- Julie Yip-Williams, from a 2013 video.
- Born: Diep Ly Thanh January 6, 1976 Tam Kỳ, South Vietnam
- Died: March 19, 2018 (aged 42) Brooklyn, New York
- Education: Williams College Harvard Law School (JD)
- Occupation(s): Lawyer, writer

= Julie Yip-Williams =

American lawyer (1976–2018)

Julie Yip-Williams (January 6, 1976 – March 19, 2018) was an American lawyer and writer, born Diep Ly Thanh in Vietnam.

== Early life and education ==
Diep Ly Thanh was born in Tam Kỳ, South Vietnam, the daughter of Diep The Phu (Peter Yip) and Lam Que Anh (Ann Yip). She was blind from congenital cataracts, and a grandmother pressured her parents to find an herbalist to end the baby's life. In 1979, she escaped Vietnam with dozens of family members, in a fishing boat. They landed in Hong Kong as refugees, and moved to California by the end of 1979. She was raised in Monterey Park, California. Her vision was improved with surgery in Los Angeles, but she remained legally blind.
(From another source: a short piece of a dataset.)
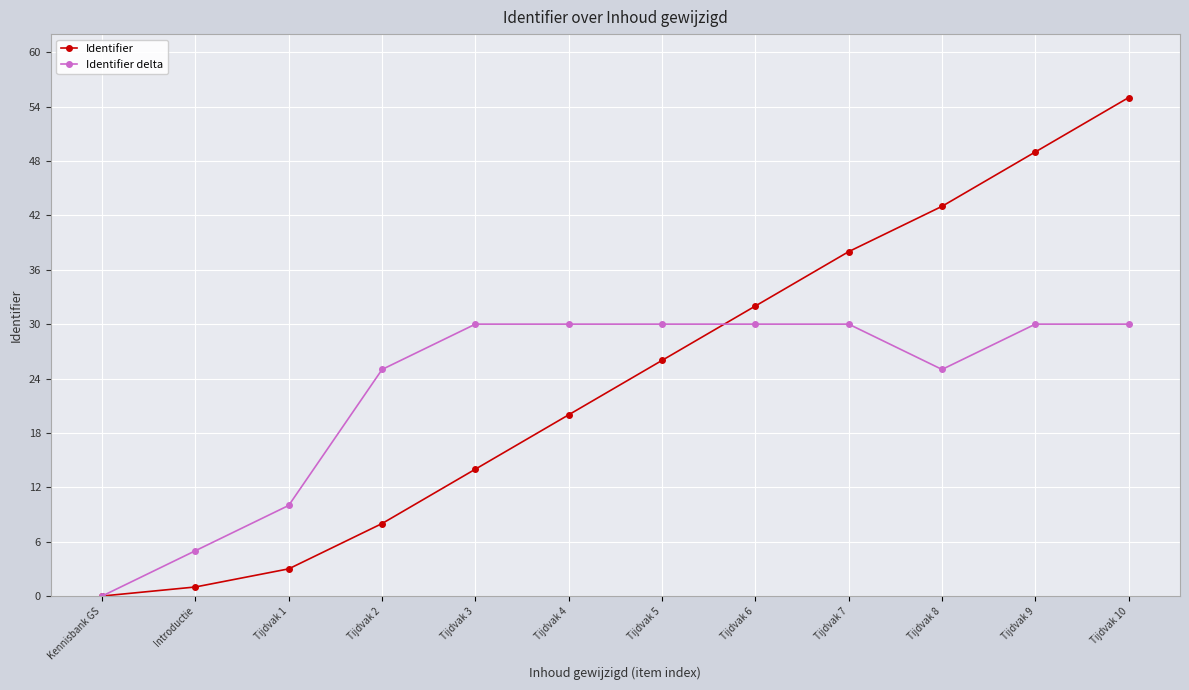

At Tijdvak 7, list the series in order from largest to smallest.

Identifier, Identifier delta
Yip earned a bachelor's degree from Williams College in Massachusetts, and a J.D. degree from Harvard Law School.

== Career ==
Yip worked in corporate law in New York City from 2002. In 2013, after being diagnosed with colon cancer, Yip-Williams started a blog, to share her experience with the disease and treatment, and to leave a record of herself for her young daughters. In her last months, she also made recordings for a podcast produced by Eleanor Kagan, titled Julie.

The blog and other writing by Yip-Williams, including a manuscript about her childhood, were compiled into a memoir, The Unwinding of the Miracle: A Memoir of Life, Death, and Everything That Comes After (2019), edited by her friend Mark Warren and published posthumously. The book was frequently compared to Paul Kalanithi's memoir When Breath Becomes Air (2016), and Nina Riggs' The Bright Hour (2017), which both had similar themes. It was included in The New York Times' "100 Notable Books of 2019" annual feature.

== Personal life ==
Julie Yip married fellow lawyer Joshua Williams. They had two daughters, Mia and Isabelle. Yip-Williams died from colon cancer in 2018, aged 42, at her home in Brooklyn.